The Texas power play had not been particularly bad in a pair of road losses to Abbotsford. Nor had the penalty kill. Special-teams play simply had not gotten much work. Texas went a combined 0-for-5 on the power play in those two defeats and took care of Abbotsford’s two power-play chances across the two games as well.
But special teams were the story in Game 3, when only one of the seven goals scored on the night came at five-on-five.
The Stars generated two first-period goals on the power play, and Matěj Blümel finished off a shorthanded rush with a feed from Arttu Hyry that he slammed past Artūrs Šilovs to give Texas a 3-1 lead. Michael Karow added a shorthanded goal early in the third period that pushed the game out of reach.
Score twice on the power play and then tack on a pair of shorthanded goals, and any team should have a good chance to win.
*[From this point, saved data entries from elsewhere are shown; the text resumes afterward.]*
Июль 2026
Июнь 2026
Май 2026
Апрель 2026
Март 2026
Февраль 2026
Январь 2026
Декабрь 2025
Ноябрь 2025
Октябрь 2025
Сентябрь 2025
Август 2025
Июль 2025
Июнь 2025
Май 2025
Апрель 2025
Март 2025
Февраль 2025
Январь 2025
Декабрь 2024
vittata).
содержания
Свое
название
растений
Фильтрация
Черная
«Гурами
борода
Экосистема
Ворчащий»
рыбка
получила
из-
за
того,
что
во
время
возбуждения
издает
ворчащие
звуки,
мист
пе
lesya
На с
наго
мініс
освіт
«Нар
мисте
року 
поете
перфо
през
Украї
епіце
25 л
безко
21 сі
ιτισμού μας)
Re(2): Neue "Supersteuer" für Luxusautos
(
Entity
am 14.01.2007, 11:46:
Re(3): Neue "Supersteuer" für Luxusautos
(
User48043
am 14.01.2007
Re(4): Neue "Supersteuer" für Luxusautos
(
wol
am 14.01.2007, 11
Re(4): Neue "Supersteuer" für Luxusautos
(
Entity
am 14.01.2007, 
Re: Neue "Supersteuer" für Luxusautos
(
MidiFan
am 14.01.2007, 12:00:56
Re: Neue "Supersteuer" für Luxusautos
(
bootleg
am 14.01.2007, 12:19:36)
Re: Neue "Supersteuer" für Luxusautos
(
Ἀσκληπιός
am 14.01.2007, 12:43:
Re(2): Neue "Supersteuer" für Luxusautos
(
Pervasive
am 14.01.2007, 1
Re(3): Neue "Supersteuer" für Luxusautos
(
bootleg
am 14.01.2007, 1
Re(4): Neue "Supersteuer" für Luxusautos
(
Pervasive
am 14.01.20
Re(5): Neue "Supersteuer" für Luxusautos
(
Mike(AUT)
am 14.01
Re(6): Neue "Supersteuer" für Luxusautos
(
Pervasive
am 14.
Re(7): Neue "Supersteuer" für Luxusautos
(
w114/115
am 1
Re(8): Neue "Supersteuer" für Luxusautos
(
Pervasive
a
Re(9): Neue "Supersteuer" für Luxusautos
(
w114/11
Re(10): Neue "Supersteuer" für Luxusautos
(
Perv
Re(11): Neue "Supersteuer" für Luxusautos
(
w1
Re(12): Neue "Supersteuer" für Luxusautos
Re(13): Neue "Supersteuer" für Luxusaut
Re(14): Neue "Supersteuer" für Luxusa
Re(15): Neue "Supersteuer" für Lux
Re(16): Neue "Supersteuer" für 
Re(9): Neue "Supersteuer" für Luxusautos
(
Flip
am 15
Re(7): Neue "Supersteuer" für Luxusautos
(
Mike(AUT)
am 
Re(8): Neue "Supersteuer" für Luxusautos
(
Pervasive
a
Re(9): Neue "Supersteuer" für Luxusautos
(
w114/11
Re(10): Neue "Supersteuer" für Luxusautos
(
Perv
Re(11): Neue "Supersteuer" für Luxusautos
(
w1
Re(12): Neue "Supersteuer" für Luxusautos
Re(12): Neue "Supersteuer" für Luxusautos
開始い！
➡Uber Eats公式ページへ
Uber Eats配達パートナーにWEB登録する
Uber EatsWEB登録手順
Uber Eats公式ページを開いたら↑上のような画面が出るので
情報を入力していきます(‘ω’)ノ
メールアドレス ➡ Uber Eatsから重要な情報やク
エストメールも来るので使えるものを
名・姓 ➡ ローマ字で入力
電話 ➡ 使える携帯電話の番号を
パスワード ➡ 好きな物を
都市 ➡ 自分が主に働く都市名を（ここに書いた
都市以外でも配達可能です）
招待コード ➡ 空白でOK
“In full transparency, I think we left a little bit of meat on the bone there in the first two games,” Texas head coach Neil Graham said after Monday’s win. “Our power play has been good all year. We got a little bit stuck. It wasn’t something we couldn’t fix, but we needed everyone to recognize what we were looking at, and it was great execution by the guys on the ice.”
Blümel led the AHL with 39 regular-season goals, but his production had gone relatively quiet with one goal in the previous six games before Monday. Blümel had still been generating chances, recording 16 shots in that six-game stretch, but if those shots start to go in for him, that would be crucial as the Stars try to even this series tonight.
“I love to score,” Blümel said. “It’s been tough in the playoffs, but I kind of expected it, and you have to live through it and still believe that it’s going to go in at some point.”
The Canucks once again had to go without forward Aatu Räty in Game 3.
Räty missed eight games before returning to the Abbotsford lineup for Game 2 on Saturday, but he left that contest and did not return. The 22-year-old Räty tied for second on the team with 40 points (17 goals, 23 assists) despite playing just 43 games during the regular season. He also appeared in 33 NHL games for Vancouver and had 11 points (seven goals, four assists).
Ty Glover came back into the Abbotsford lineup for Game 3.